## WHAT YOU ARE ASKED TO DO
Please copy exactly the lines that begin with the one containing "3. ##### 注重性能" and end with the last line of the entries.

## DATA FOR PROCESSING
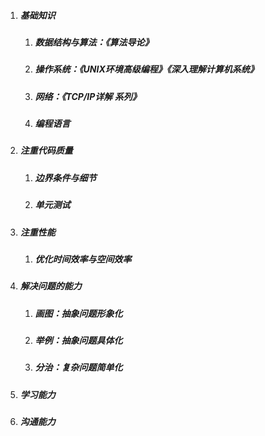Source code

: 1. ##### 基础知识
    1. ##### 数据结构与算法：《算法导论》
    2. ##### 操作系统：《UNIX环境高级编程》《深入理解计算机系统》
    3. ##### 网络：《TCP/IP详解 系列》
    4. ##### 编程语言
    
2. ##### 注重代码质量
    1. ##### 边界条件与细节
    2. ##### 单元测试
    
3. ##### 注重性能
    1. ##### 优化时间效率与空间效率
    
4. ##### 解决问题的能力
    1. ##### 画图：抽象问题形象化
    2. ##### 举例：抽象问题具体化
    3. ##### 分治：复杂问题简单化
    
5. ##### 学习能力

6. ##### 沟通能力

## ANSWER AREA
3. ##### 注重性能
    1. ##### 优化时间效率与空间效率
    
4. ##### 解决问题的能力
    1. ##### 画图：抽象问题形象化
    2. ##### 举例：抽象问题具体化
    3. ##### 分治：复杂问题简单化
    
5. ##### 学习能力

6. ##### 沟通能力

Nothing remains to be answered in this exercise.